[Stored data entries]

= Beginning of Section =

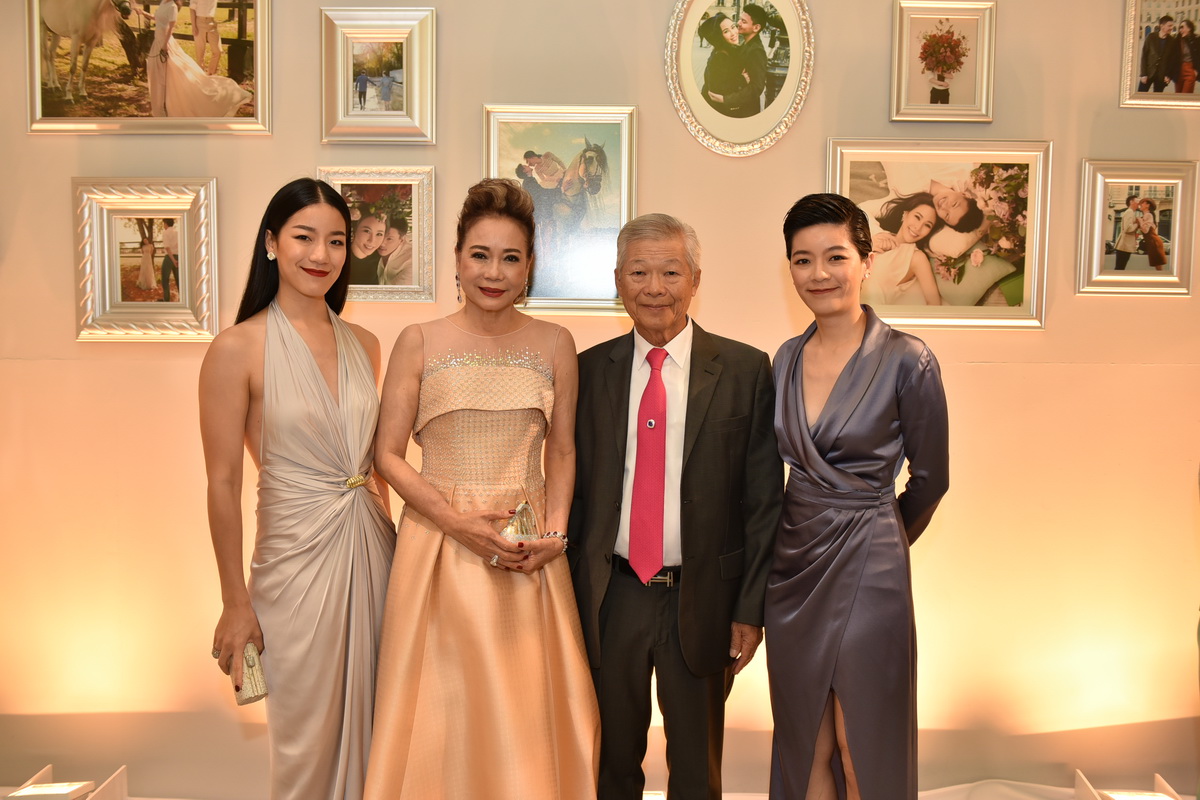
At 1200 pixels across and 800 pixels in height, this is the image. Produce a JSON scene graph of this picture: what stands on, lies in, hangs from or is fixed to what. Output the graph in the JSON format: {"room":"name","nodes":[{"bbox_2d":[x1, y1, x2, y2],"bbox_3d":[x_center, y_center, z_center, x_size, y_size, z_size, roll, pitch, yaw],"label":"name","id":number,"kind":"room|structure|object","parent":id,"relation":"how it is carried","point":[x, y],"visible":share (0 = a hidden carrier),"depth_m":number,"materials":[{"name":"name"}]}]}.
{"room":"event hall","nodes":[
{"label":"event hall","id":0,"kind":"room"},
{"bbox_2d":[0,0,1199,799],"bbox_3d":[0.030,-0.314,3.367,7.388,3.157,0.172,0,4,1],"label":"wall","id":1,"kind":"structure","parent":0,"point":[809,169],"depth_m":3.33,"materials":[{"name":"beige paint"}]},
{"bbox_2d":[70,177,218,342],"bbox_3d":[-1.385,-0.425,3.258,0.430,0.494,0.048,0,4,1],"label":"framed picture","id":2,"kind":"object","parent":1,"relation":"attached to","point":[118,281],"visible":0.98,"depth_m":3.26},
{"bbox_2d":[25,0,272,135],"bbox_3d":[-1.363,-1.078,3.216,0.687,0.550,0.034,0,4,1],"label":"framed picture","id":3,"kind":"object","parent":1,"relation":"attached to","point":[156,113],"visible":0.98,"depth_m":3.22},
{"bbox_2d":[320,3,437,144],"bbox_3d":[-0.675,-0.978,3.232,0.347,0.407,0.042,0,4,1],"label":"framed picture","id":4,"kind":"object","parent":1,"relation":"attached to","point":[351,113],"visible":0.99,"depth_m":3.23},
{"bbox_2d":[320,165,437,304],"bbox_3d":[-0.687,-0.501,3.260,0.355,0.413,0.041,0,4,1],"label":"framed picture","id":5,"kind":"object","parent":1,"relation":"attached to","point":[414,248],"visible":0.83,"depth_m":3.26},
{"bbox_2d":[483,104,638,313],"bbox_3d":[-0.118,-0.576,3.243,0.449,0.617,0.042,0,4,1],"label":"framed photo","id":6,"kind":"object","parent":1,"relation":"attached to","point":[496,134],"visible":0.8,"depth_m":3.24},
{"bbox_2d":[662,0,813,158],"bbox_3d":[0.414,-1.025,3.199,0.425,0.598,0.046,0,4,1],"label":"oval picture","id":7,"kind":"object","parent":1,"relation":"attached to","point":[703,52],"visible":0.99,"depth_m":3.20},
{"bbox_2d":[824,139,1051,329],"bbox_3d":[1.007,-0.494,3.208,0.643,0.556,0.035,0,4,1],"label":"framed picture","id":8,"kind":"object","parent":1,"relation":"attached to","point":[858,176],"visible":0.92,"depth_m":3.21},
{"bbox_2d":[890,0,995,122],"bbox_3d":[1.038,-1.021,3.224,0.307,0.362,0.037,0,4,1],"label":"framed picture","id":9,"kind":"object","parent":1,"relation":"attached to","point":[933,94],"visible":0.99,"depth_m":3.22,"materials":[{"name":"silver"}]},
{"bbox_2d":[1075,158,1198,296],"bbox_3d":[1.633,-0.520,3.232,0.348,0.407,0.035,0,4,1],"label":"framed picture","id":10,"kind":"object","parent":1,"relation":"attached to","point":[1121,248],"visible":0.99,"depth_m":3.23},
{"bbox_2d":[1119,0,1199,109],"bbox_3d":[1.742,-1.079,3.208,0.337,0.396,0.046,0,4,1],"label":"framed picture","id":11,"kind":"object","parent":1,"relation":"attached to","point":[1189,85],"visible":1,"depth_m":3.21},
{"bbox_2d":[1,778,1198,799],"bbox_3d":[0.030,1.346,2.473,5.898,0.119,2.725,0,4,1],"label":"floor","id":12,"kind":"structure","parent":0,"point":[724,798],"depth_m":3.37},
{"bbox_2d":[3,764,127,799],"bbox_3d":[-1.599,1.190,3.117,0.297,0.152,0.315,0,4,1],"label":"floor light","id":13,"kind":"object","parent":12,"relation":"on","point":[118,780],"visible":1,"depth_m":3.15,"materials":[{"name":"white"}]},
{"bbox_2d":[199,174,394,797],"bbox_3d":[-0.707,0.394,2.571,0.465,1.684,0.626,0,4,1],"label":"woman","id":14,"kind":"object","parent":12,"relation":"on","point":[325,215],"visible":0.94,"depth_m":2.43},
{"bbox_2d":[233,643,267,705],"bbox_3d":[-0.835,0.646,2.520,0.085,0.121,0.150,-2,4,-30],"label":"clutch bag","id":15,"kind":"object","parent":14,"relation":"in","point":[252,665],"visible":0.61,"depth_m":2.48,"materials":[{"name":"metal"}]},
{"bbox_2d":[363,179,597,797],"bbox_3d":[-0.286,0.396,2.563,0.565,1.690,0.720,-1,4,-13],"label":"woman","id":16,"kind":"object","parent":12,"relation":"on","point":[463,518],"visible":0.96,"depth_m":2.40},
{"bbox_2d":[499,501,540,541],"bbox_3d":[-0.202,0.309,2.541,0.111,0.111,0.122,0,4,1],"label":"clutch bag","id":17,"kind":"object","parent":16,"relation":"in","point":[508,530],"visible":0.59,"depth_m":2.52,"materials":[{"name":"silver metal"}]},
{"bbox_2d":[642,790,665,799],"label":"floor light","id":18,"kind":"object","parent":12,"relation":"on","point":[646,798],"visible":0.58,"depth_m":3.04,"materials":[{"name":"white"}]},
{"bbox_2d":[562,214,779,799],"bbox_3d":[0.169,0.408,2.785,0.586,1.733,0.583,1,4,16],"label":"man","id":19,"kind":"object","parent":12,"relation":"on","point":[611,379],"visible":0.98,"depth_m":2.62},
{"bbox_2d":[766,193,951,799],"bbox_3d":[0.607,0.410,2.547,0.477,1.672,0.586,0,4,1],"label":"woman","id":20,"kind":"object","parent":12,"relation":"on","point":[792,411],"visible":0.97,"depth_m":2.40},
{"bbox_2d":[1073,769,1181,799],"bbox_3d":[1.561,1.197,3.104,0.270,0.157,0.242,0,4,1],"label":"floor light","id":21,"kind":"object","parent":12,"relation":"on","point":[1081,784],"visible":0.99,"depth_m":3.13,"materials":[{"name":"white"}]}
]}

= End of Section =

■ Activity: Retype the whole of the data verbatim. Skip every picture.

■ Response area:
At 1200 pixels across and 800 pixels in height, this is the image. Produce a JSON scene graph of this picture: what stands on, lies in, hangs from or is fixed to what. Output the graph in the JSON format: {"room":"name","nodes":[{"bbox_2d":[x1, y1, x2, y2],"bbox_3d":[x_center, y_center, z_center, x_size, y_size, z_size, roll, pitch, yaw],"label":"name","id":number,"kind":"room|structure|object","parent":id,"relation":"how it is carried","point":[x, y],"visible":share (0 = a hidden carrier),"depth_m":number,"materials":[{"name":"name"}]}]}.
{"room":"event hall","nodes":[
{"label":"event hall","id":0,"kind":"room"},
{"bbox_2d":[0,0,1199,799],"bbox_3d":[0.030,-0.314,3.367,7.388,3.157,0.172,0,4,1],"label":"wall","id":1,"kind":"structure","parent":0,"point":[809,169],"depth_m":3.33,"materials":[{"name":"beige paint"}]},
{"bbox_2d":[70,177,218,342],"bbox_3d":[-1.385,-0.425,3.258,0.430,0.494,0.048,0,4,1],"label":"framed picture","id":2,"kind":"object","parent":1,"relation":"attached to","point":[118,281],"visible":0.98,"depth_m":3.26},
{"bbox_2d":[25,0,272,135],"bbox_3d":[-1.363,-1.078,3.216,0.687,0.550,0.034,0,4,1],"label":"framed picture","id":3,"kind":"object","parent":1,"relation":"attached to","point":[156,113],"visible":0.98,"depth_m":3.22},
{"bbox_2d":[320,3,437,144],"bbox_3d":[-0.675,-0.978,3.232,0.347,0.407,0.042,0,4,1],"label":"framed picture","id":4,"kind":"object","parent":1,"relation":"attached to","point":[351,113],"visible":0.99,"depth_m":3.23},
{"bbox_2d":[320,165,437,304],"bbox_3d":[-0.687,-0.501,3.260,0.355,0.413,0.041,0,4,1],"label":"framed picture","id":5,"kind":"object","parent":1,"relation":"attached to","point":[414,248],"visible":0.83,"depth_m":3.26},
{"bbox_2d":[483,104,638,313],"bbox_3d":[-0.118,-0.576,3.243,0.449,0.617,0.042,0,4,1],"label":"framed photo","id":6,"kind":"object","parent":1,"relation":"attached to","point":[496,134],"visible":0.8,"depth_m":3.24},
{"bbox_2d":[662,0,813,158],"bbox_3d":[0.414,-1.025,3.199,0.425,0.598,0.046,0,4,1],"label":"oval picture","id":7,"kind":"object","parent":1,"relation":"attached to","point":[703,52],"visible":0.99,"depth_m":3.20},
{"bbox_2d":[824,139,1051,329],"bbox_3d":[1.007,-0.494,3.208,0.643,0.556,0.035,0,4,1],"label":"framed picture","id":8,"kind":"object","parent":1,"relation":"attached to","point":[858,176],"visible":0.92,"depth_m":3.21},
{"bbox_2d":[890,0,995,122],"bbox_3d":[1.038,-1.021,3.224,0.307,0.362,0.037,0,4,1],"label":"framed picture","id":9,"kind":"object","parent":1,"relation":"attached to","point":[933,94],"visible":0.99,"depth_m":3.22,"materials":[{"name":"silver"}]},
{"bbox_2d":[1075,158,1198,296],"bbox_3d":[1.633,-0.520,3.232,0.348,0.407,0.035,0,4,1],"label":"framed picture","id":10,"kind":"object","parent":1,"relation":"attached to","point":[1121,248],"visible":0.99,"depth_m":3.23},
{"bbox_2d":[1119,0,1199,109],"bbox_3d":[1.742,-1.079,3.208,0.337,0.396,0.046,0,4,1],"label":"framed picture","id":11,"kind":"object","parent":1,"relation":"attached to","point":[1189,85],"visible":1,"depth_m":3.21},
{"bbox_2d":[1,778,1198,799],"bbox_3d":[0.030,1.346,2.473,5.898,0.119,2.725,0,4,1],"label":"floor","id":12,"kind":"structure","parent":0,"point":[724,798],"depth_m":3.37},
{"bbox_2d":[3,764,127,799],"bbox_3d":[-1.599,1.190,3.117,0.297,0.152,0.315,0,4,1],"label":"floor light","id":13,"kind":"object","parent":12,"relation":"on","point":[118,780],"visible":1,"depth_m":3.15,"materials":[{"name":"white"}]},
{"bbox_2d":[199,174,394,797],"bbox_3d":[-0.707,0.394,2.571,0.465,1.684,0.626,0,4,1],"label":"woman","id":14,"kind":"object","parent":12,"relation":"on","point":[325,215],"visible":0.94,"depth_m":2.43},
{"bbox_2d":[233,643,267,705],"bbox_3d":[-0.835,0.646,2.520,0.085,0.121,0.150,-2,4,-30],"label":"clutch bag","id":15,"kind":"object","parent":14,"relation":"in","point":[252,665],"visible":0.61,"depth_m":2.48,"materials":[{"name":"metal"}]},
{"bbox_2d":[363,179,597,797],"bbox_3d":[-0.286,0.396,2.563,0.565,1.690,0.720,-1,4,-13],"label":"woman","id":16,"kind":"object","parent":12,"relation":"on","point":[463,518],"visible":0.96,"depth_m":2.40},
{"bbox_2d":[499,501,540,541],"bbox_3d":[-0.202,0.309,2.541,0.111,0.111,0.122,0,4,1],"label":"clutch bag","id":17,"kind":"object","parent":16,"relation":"in","point":[508,530],"visible":0.59,"depth_m":2.52,"materials":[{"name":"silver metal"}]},
{"bbox_2d":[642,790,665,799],"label":"floor light","id":18,"kind":"object","parent":12,"relation":"on","point":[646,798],"visible":0.58,"depth_m":3.04,"materials":[{"name":"white"}]},
{"bbox_2d":[562,214,779,799],"bbox_3d":[0.169,0.408,2.785,0.586,1.733,0.583,1,4,16],"label":"man","id":19,"kind":"object","parent":12,"relation":"on","point":[611,379],"visible":0.98,"depth_m":2.62},
{"bbox_2d":[766,193,951,799],"bbox_3d":[0.607,0.410,2.547,0.477,1.672,0.586,0,4,1],"label":"woman","id":20,"kind":"object","parent":12,"relation":"on","point":[792,411],"visible":0.97,"depth_m":2.40},
{"bbox_2d":[1073,769,1181,799],"bbox_3d":[1.561,1.197,3.104,0.270,0.157,0.242,0,4,1],"label":"floor light","id":21,"kind":"object","parent":12,"relation":"on","point":[1081,784],"visible":0.99,"depth_m":3.13,"materials":[{"name":"white"}]}
]}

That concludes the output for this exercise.